TOM HENNIGAN
In São Paulo
In the context of Argentina 's no-holds-barred domestic politics, the election of Cardinal Jorge Bergoglio to the papacy presents a challenge to the president, Cristina Kirchner.
While he was archbishop of Buenos Aires the two clashed bitterly, Ms Kirchner comparing his criticisms of her administration to the Inquisition.
But the elation in Argentina at one of their own becoming pope has forced her government into a new approach.
Remarkable U-turn
The president's Peronist movement has, in less than a week, executed a remarkable U-turn and is now claiming Pope Francis as one of its own. The president led a huge delegation to his first public Mass at the Vatican, while back home, her loyalists are quickly rewriting history.
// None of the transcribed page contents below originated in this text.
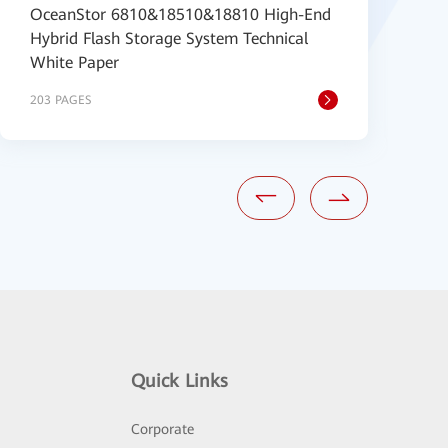
OceanStor 6810&18510&18810 High-End
O
Hybrid Flash Storage System Technical
S
White Paper
203 PAGES
1
Quick Links
Corporate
Over the weekend Buenos Aires was plastered with posters of Pope Francis, with the slogan “Argentinian and Peronist”. Secretary of internal trade and Kirchner loyalist Guillermo Moreno is suspected of being behind the blitz.
Meanwhile, Gabriel Mariotto, vice-governor of Buenos Aires province and another key ally of Ms Kirchner, celebrated the election, telling a local radio station that "beyond the nuances and differences, Bergoglio is a great Peronist".
'A Peronist and a comrade'
Emilio Pérsico, a leader of the pro-Kirchner Peronist militant group Movimiento Evita, also appeared in the media calling Francis "a Peronist and a comrade" and claimed he had celebrated a "secret" Mass to pray for the health of recently deceased Venezuelan president Hugo Chávez.
But others condemned the campaign. Horacio González, the director of Argentina’s national library and one of Kirchner’s leading intellectual backers, told a meeting: “It cannot be that our comrades enter into this fraud” calling the campaign “a transcendent backward political step”.